→ Problem statement
Could you carry on the forum thread about accepting Uber pings, shown below, picking up right after its last line?

→ Excerpted text
· · ·
# Two Technical Questions



## Kassie (Sep 13, 2014)

1. If I accept a ping on my iPad at home running on Wi-Fi, what happens on the Uber iPhone? I ask because I would like to leave the Uber phone in the car while I'm at home, since I always drop it as I rush out or kick it under the car, or the suction cup falls out. It's always something. 

So is there a way to accept a ping on the iPad and then continue the process on the Uber iPhone once I get in the car?

2. This might sound dumb or weird, but my brother tells me altitude helps when pings come in. For example, if I live on the first floor, and you live on the third floor, and we both have our Uber/Lyft apps on, you will get the ping because you're physically higher than me (and technically closer to the cell tower). Does anybody know if there's any truth to that? 

Thanks everyone for being so helpful!


----------



## UberSonic (Jul 22, 2014)

1. You can't be logged in to both phone and ipad at the same time. In order to switch from one to the other, you would have to log out first, thus disconnecting you from your rider. So this would not be a workable solution, you'd have to have a tether ready in the car if you want to continue using the ipad for that ride.

2. The location of drivers is based on GPS location. It doesn't matter how close you are to the cell tower. The only way being higher would help would be if you live in a deep valley and the request comes from the crest, and you're still talking a margin of error that makes it statistically insignificant. Otherwise it's a crap-shoot if you are on top of each other.


----------



## Kassie (Sep 13, 2014)

UberSonic said:


> 1. You can't be logged in to both phone and ipad at the same time. In order to switch from one to the other, you would have to log out first, thus disconnecting you from your rider. So this would not be a workable solution, you'd have to have a tether ready in the car if you want to continue using the ipad for that ride.
> 
> 2. The location of drivers is based on GPS location. It doesn't matter how close you are to the cell tower. The only way being higher would help would be if you live in a deep valley and the request comes from the crest, and you're still talking a margin of error that makes it statistically insignificant. Otherwise it's a crap-shoot if you are on top of each other.


Thanks UberSonic!


----------



## UL Driver SF (Aug 29, 2014)

UberSonic said:


> 1. You can't be logged in to both phone and ipad at the same time. In order to switch from one to the other, you would have to log out first, thus disconnecting you from your rider. So this would not be a workable solution, you'd have to have a tether ready in the car if you want to continue using the ipad for that ride.
· · ·
→ Data extract
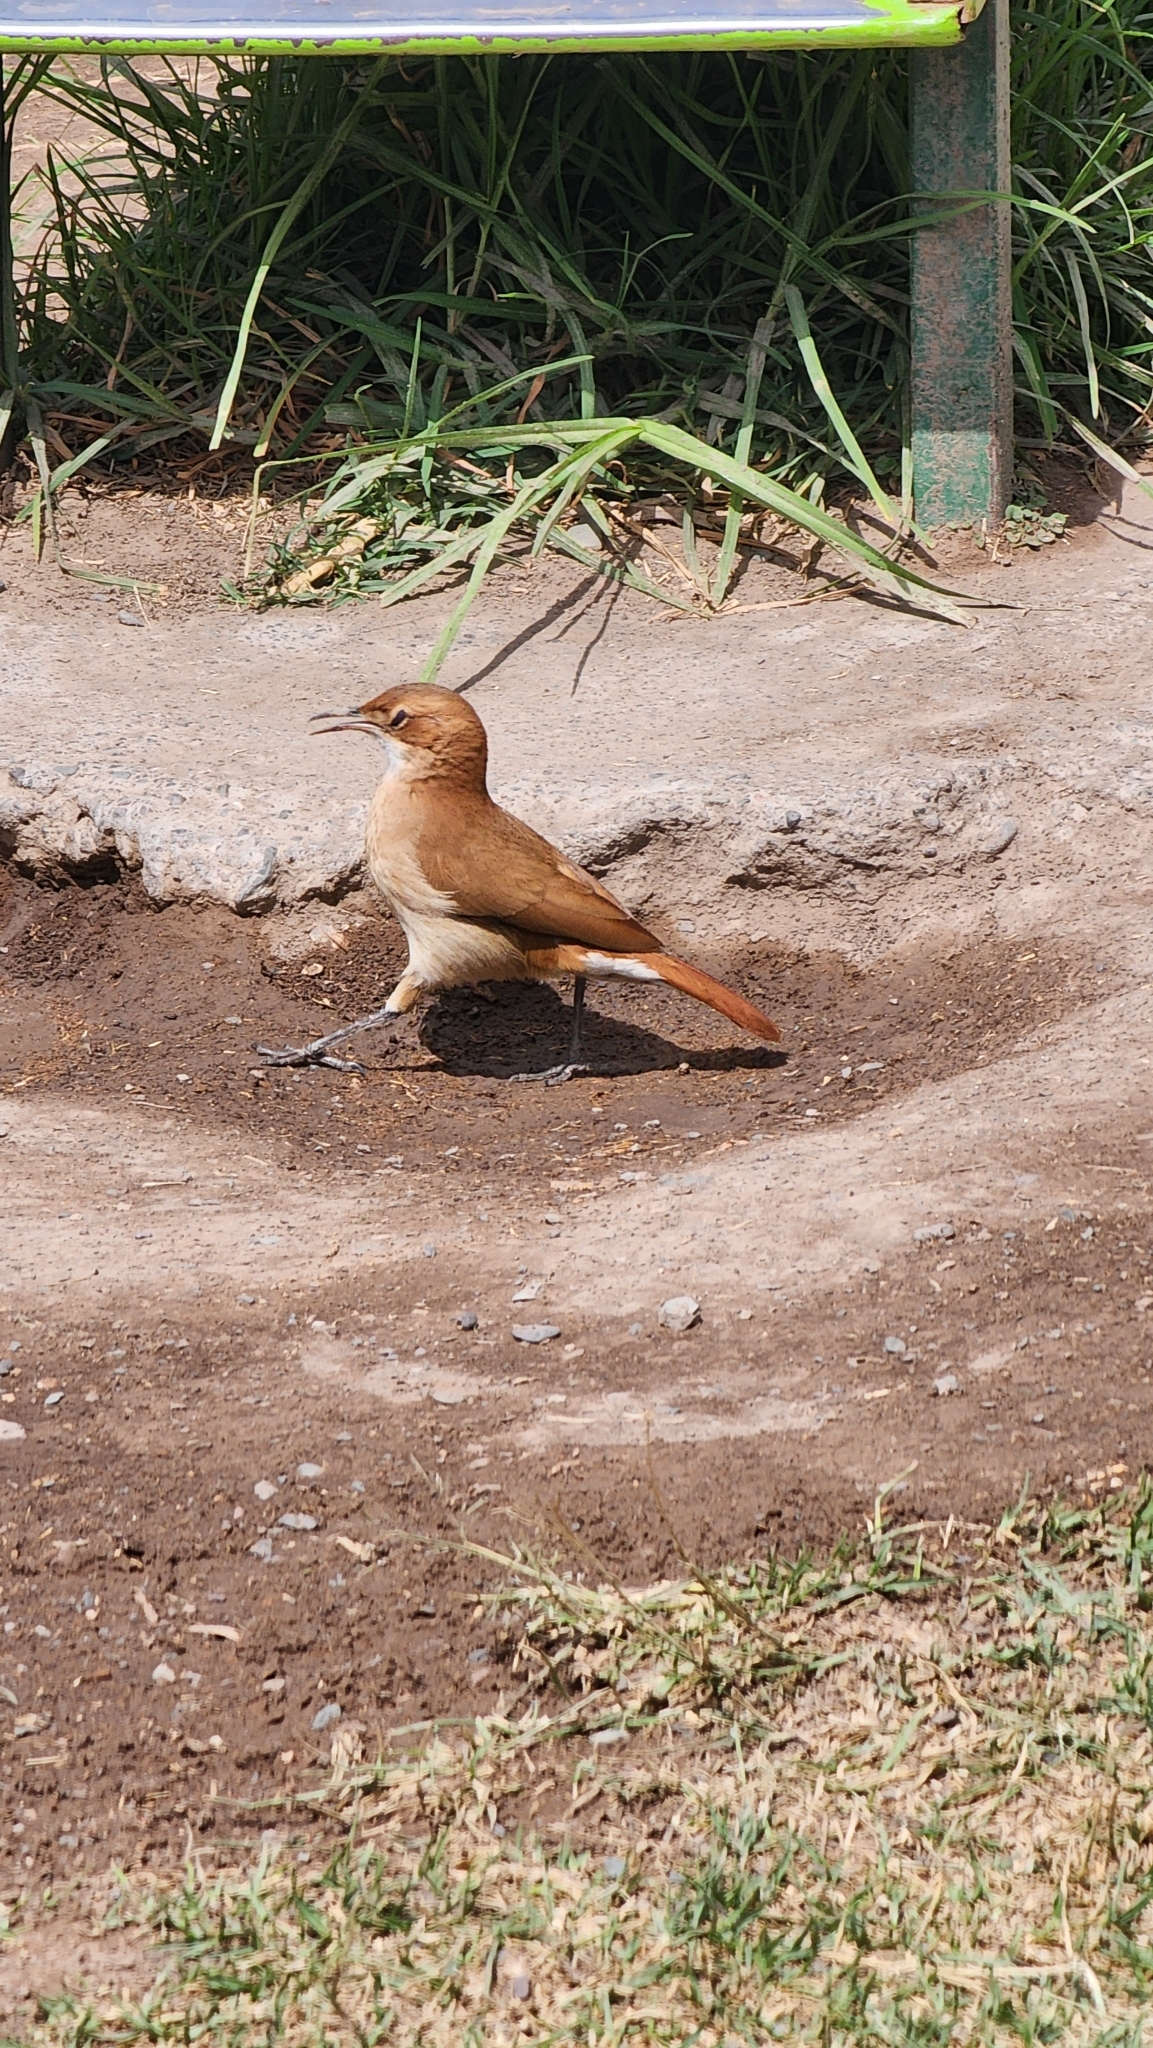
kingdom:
· · ·
→ The result
> 
> 2. The location of drivers is based on GPS location. It doesn't matter how close you are to the cell tower. The only way being higher would help would be if you live in a deep valley and the request comes from the crest, and you're still talking a margin of error that makes it statistically insignificant. Otherwise it's a crap-shoot if you are on top of each other.


No. Usually if they are on top of each other that's called ****ing. Not a crap shoot. With certain exceptions for things done is SF.


----------



## Former Yellow Driver (Sep 5, 2014)

UL Driver SF said:


> Usually if they are on top of each other that's called ****ing.


I don't think two (or more) Uber drivers can do this....unless Travis is involved.


----------



## painfreepc (Jul 17, 2014)

i don't drive for uber yet, so don't know if this will work, just try it and see what happens.
1. iPhone in car, log-out and turn off phone,
2. iPad in home log-in to uber wait for ping, accept ride and turn off the iPad, don't log-off
3. quickly go to car turn on iPhone and log-in and see what happens, good luck.

another option is to get a personal smartphone that will share it's data plan via wi-fi to your iPad and take the iPad with you.

I don't have a normal cell phone plan, i use a mi-fi device with a iphone 4s,
I use google voice with line2 (google line2 for more info),

in order for this to work on a iPhone with only wi-fi access with no cell service,
Google voice needs a cell number to forward calls to, thats where line2 comes in,
Google voice sees line2 as a real cell number

Line2 receives all the calls and texts going to google voice, i can call or text from line2 or google voice app, it works great, all via mi-fi device, never had a problem, yes i am a mobile hotspot.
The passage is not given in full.